CBDT’s clarifications indicate that the implementation of GAAR “is unlikely to be deferred,” said Girish Vanvari, Partner and National Head of Tax at KPMG India. “Clarification is provided for investments made prior to April 1, 2017 and also to bonus on these shares, splits and consolidation thereon and shares acquired on the conversion of compulsory convertible instruments.”

“(These are) very credible and serious clarifications by the Government covering some of the most practical situations often faced by businesses/investors,” said Sanjay Sanghvi, Tax Partner at Khaitan & Co. “It will help in a fair administration of GAAR provisions while providing clarity to tax advisors and taxpayers and avoiding uncertainty and anxiety.”

LOB clause clarity

“One good thing is that they have clarified that if the limitation of benefits (LOB) clause sufficiently addresses tax avoidance, then GAAR will not apply,” Amit Maheshwari, Managing Partner, Ashok Maheshwary & Associates told The Hindu . “Most new treaties being signed are with the LOB clause. Therefore, foreign investors have clarity now. Another positive thing is that court-approved arrangements are outside the purview of GAAR.”

The clarifications partially fulfill a long-standing demand of the industry, said Rajesh H. Gandhi, Partner at Deloitte Haskins & Sells. However, “the benefit has now got diluted to a large extent because the LOB clause in the India-Singapore and Mauritius treaties is relevant only for availing the 50% tax rate for two years,” he said.

The official clarification also said that, if at the time of sanctioning an arrangement, the court had explicitly and adequately considered the tax implications, then GAAR would not apply to such an arrangement.

It has also been clarified that GAAR would not apply if an arrangement was permitted by the Authority for Advance Rulings.

“(This) is also welcome because it provides more certainty to the fact that if one arm of the Government approves a transaction, it will not be struck down under GAAR,” Mr. Gandhi said. “This clarification has however been caveated (sic) by the requirement that the Court should have explicitly and adequately considered the tax implications.”

While these clarifications are expected to bring about some certainty to GAAR issues, experts said believe that some doubts would still remain primarily because of the subjectivity inherent in GAAR and also because some of the answers are open-ended.
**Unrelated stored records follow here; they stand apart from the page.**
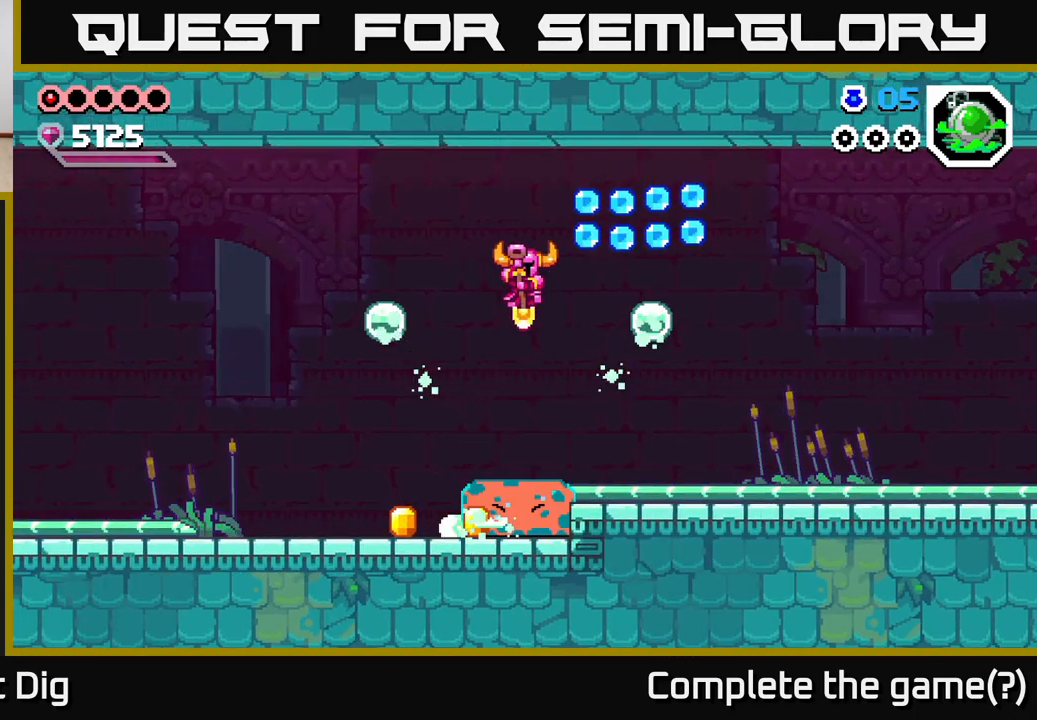
{"buttons": ["A"], "left_stick": "down-right", "right_stick": "center", "events": [[100, "left_stick", "down"], [450, "left_stick", "down-right"]]}
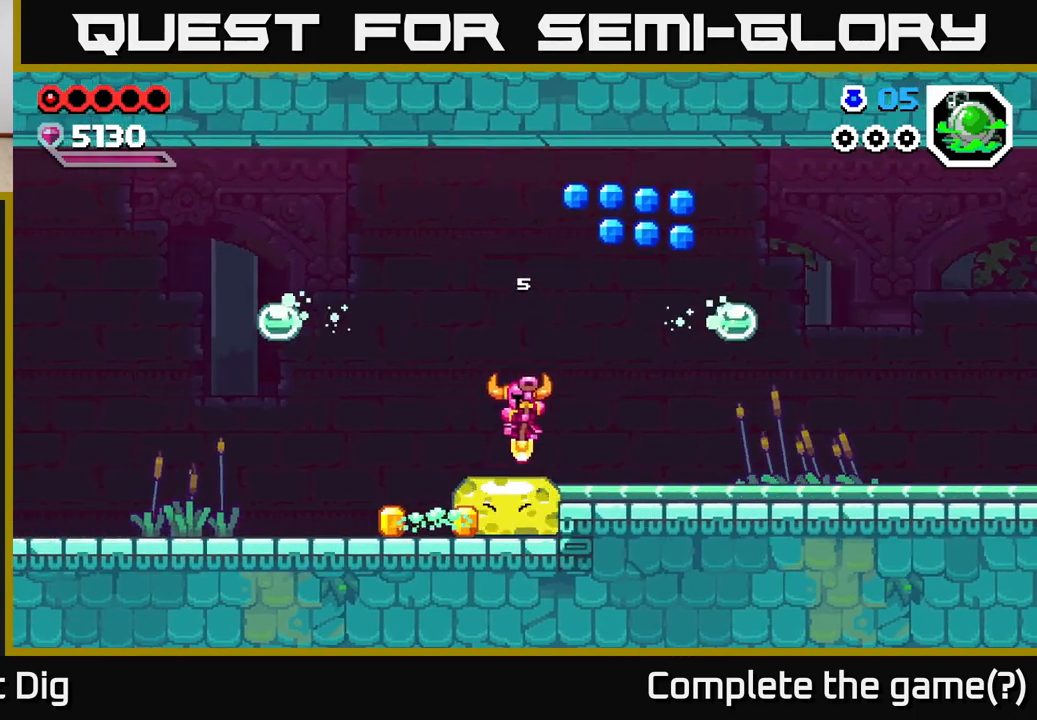
{"buttons": ["A"], "left_stick": "down", "right_stick": "center", "events": [[250, "left_stick", "down-left"], [500, "left_stick", "down"]]}
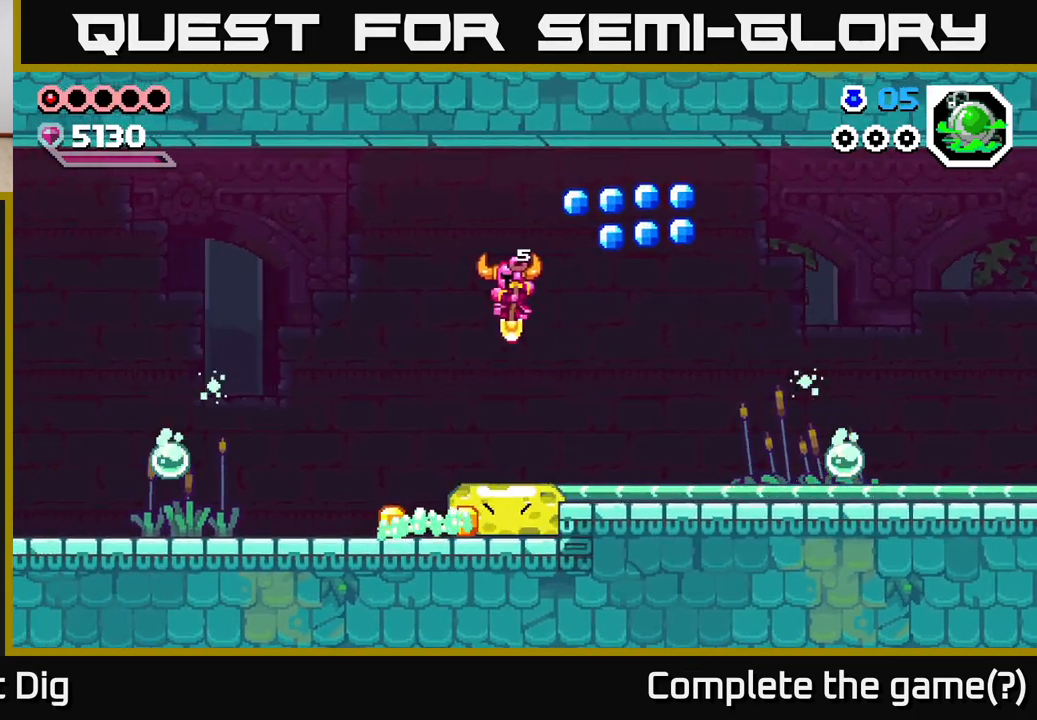
{"buttons": ["A"], "left_stick": "down-left", "right_stick": "center", "events": [[200, "left_stick", "down-right"], [400, "left_stick", "down-left"]]}
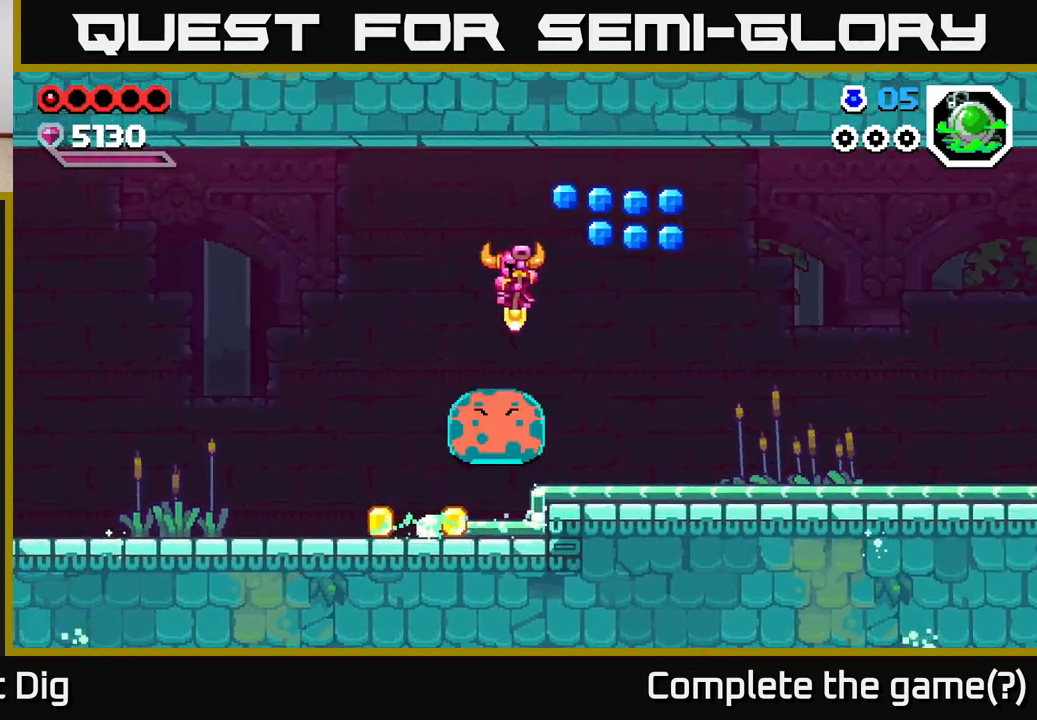
{"buttons": ["A"], "left_stick": "down-right", "right_stick": "center", "events": [[100, "left_stick", "down"], [217, "left_stick", "down-right"]]}
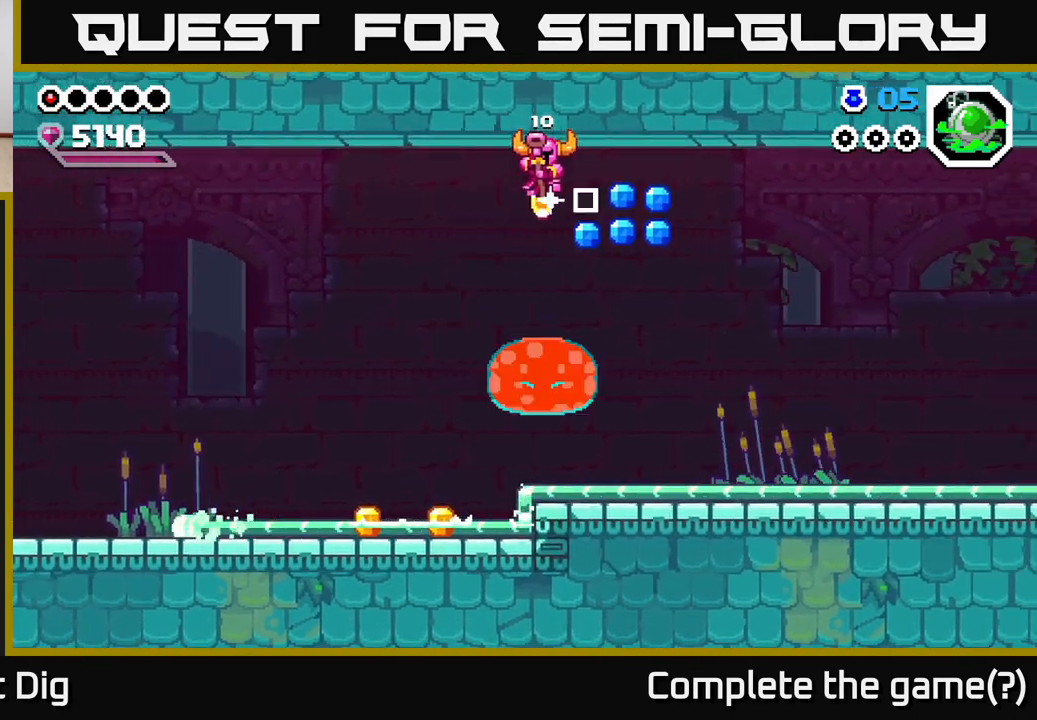
{"buttons": ["A"], "left_stick": "down-right", "right_stick": "center", "events": [[267, "left_stick", "down-left"], [483, "left_stick", "down-right"]]}
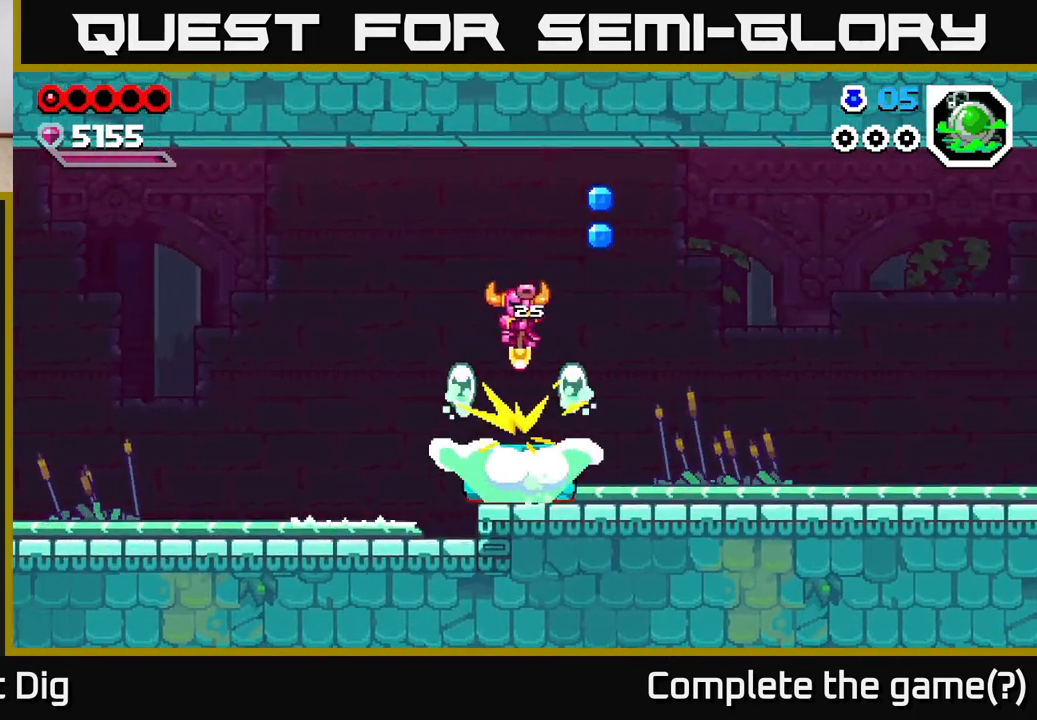
{"buttons": ["A"], "left_stick": "down-left", "right_stick": "center", "events": [[367, "left_stick", "left"], [500, "left_stick", "down-left"]]}
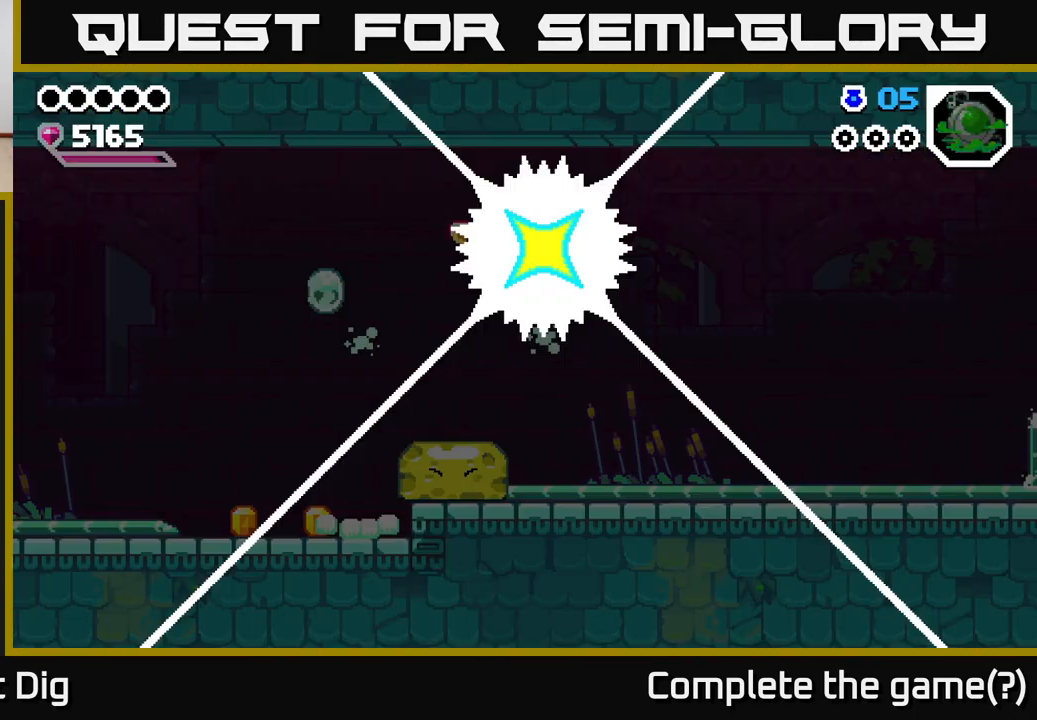
{"buttons": [], "left_stick": "center", "right_stick": "center", "events": [[250, "left_stick", "center"], [267, "A", "up"]]}
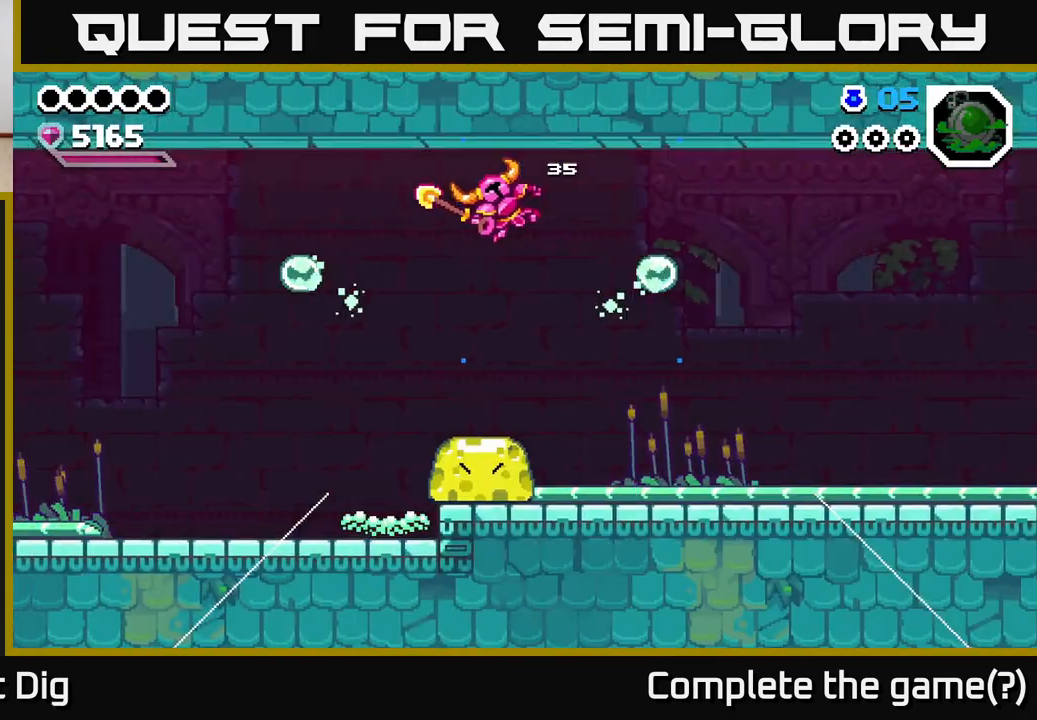
{"buttons": [], "left_stick": "center", "right_stick": "center", "events": []}
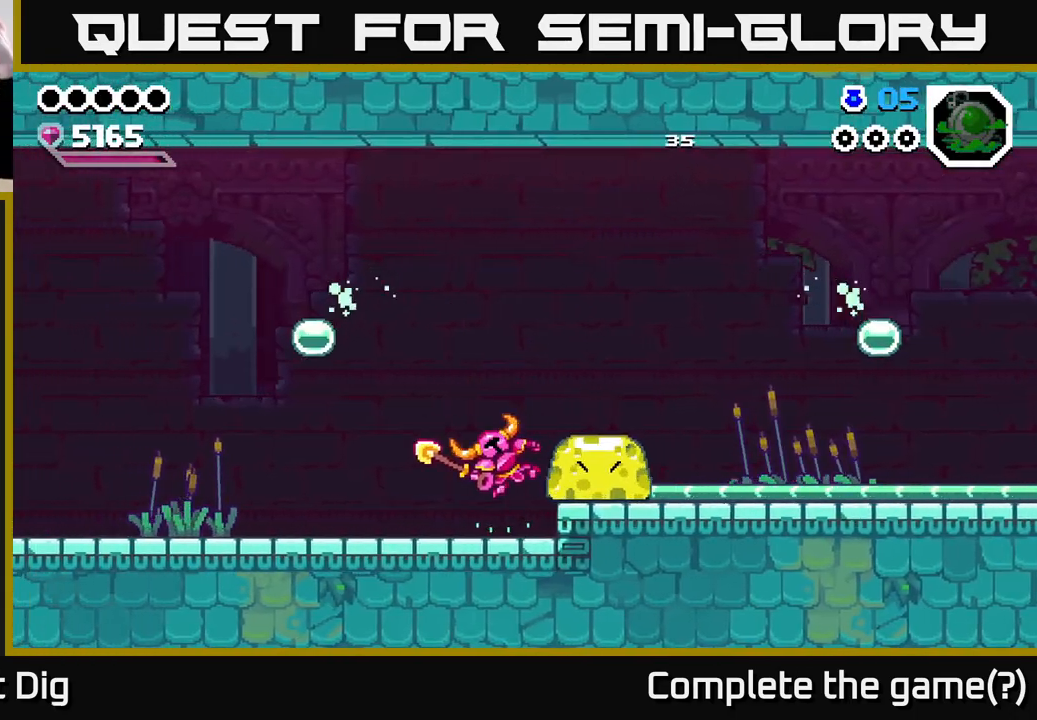
{"buttons": [], "left_stick": "center", "right_stick": "center", "events": []}
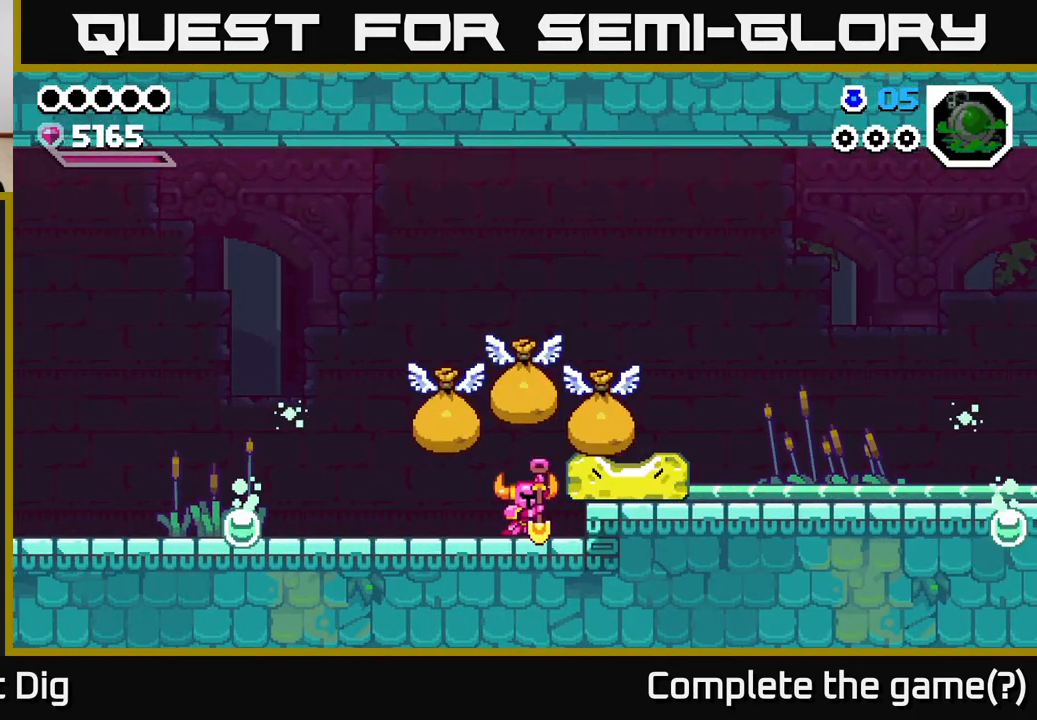
{"buttons": [], "left_stick": "center", "right_stick": "center", "events": []}
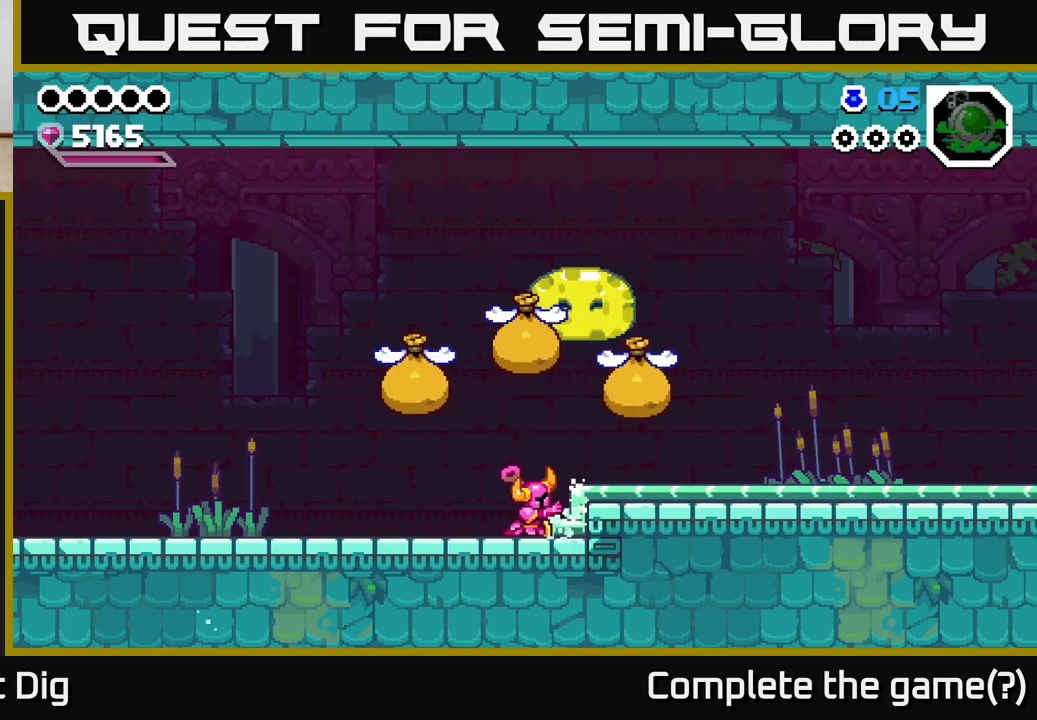
{"buttons": [], "left_stick": "center", "right_stick": "center", "events": []}
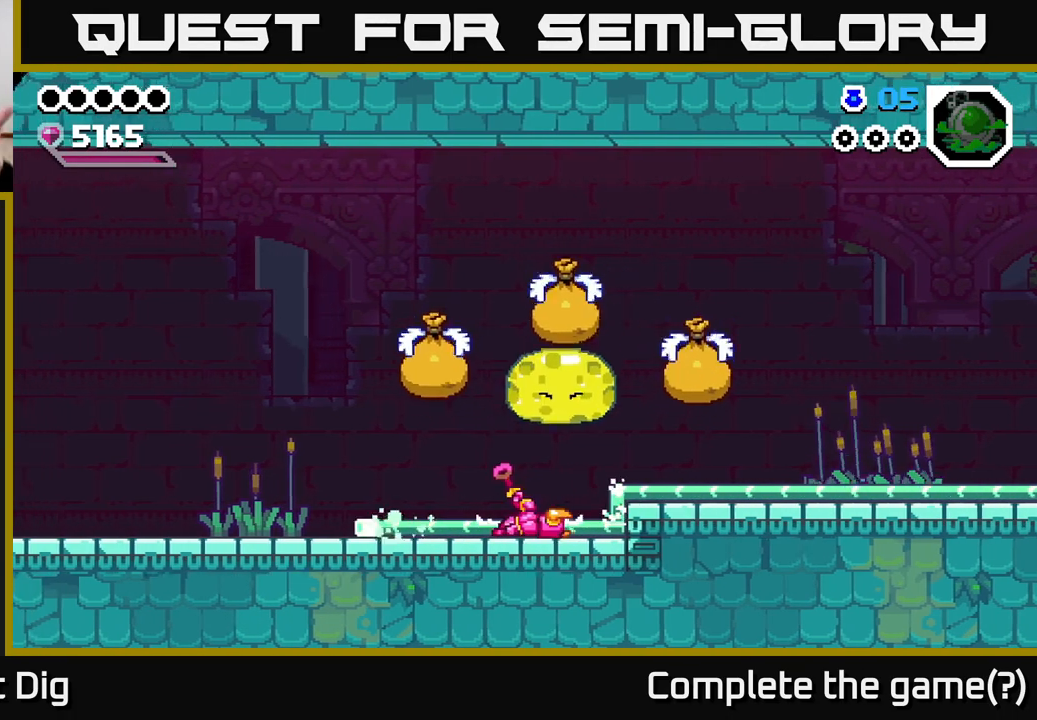
{"buttons": [], "left_stick": "center", "right_stick": "center", "events": []}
“Strangely, acquisition of shares in mergers and demergers are not grandfathered though through the original shares are acquired prior to April, 1, 2017,” Mr. Vanvari added. “The definition of investments is expanded to mean more than shares, i.e. investments as appearing in the books of accounts earning rent, interest and dividends.”

“The Government has clarified that GAAR will not be invoked if an FPI invests from a jurisdiction for commercial reasons and the main purpose of investing from such jurisdiction is not to avail tax benefits,” Mr. Gandhi added. “This will give some guidance to FPIs who would now have to ensure that they choose a jurisdiction which gives them various non-tax benefits and availability of treaty benefits is not the only purpose, though it could be one of the purposes.”

Despite the fact that the clarifications by the government are a step in the right direction, experts said believe that the industry would best be served if the rollout of GAAR was deferred.

“To sum up, the guidelines are a step in the right direction towards execution of GAAR, but has many areas where the guidance could be firmer and more conclusive (like SAAR and GAAR, SPVs in tax-free jurisdiction),” Mr. Vanvari said. “Needless to add, the best case would be to defer GAAR till the industry is ready for execution.”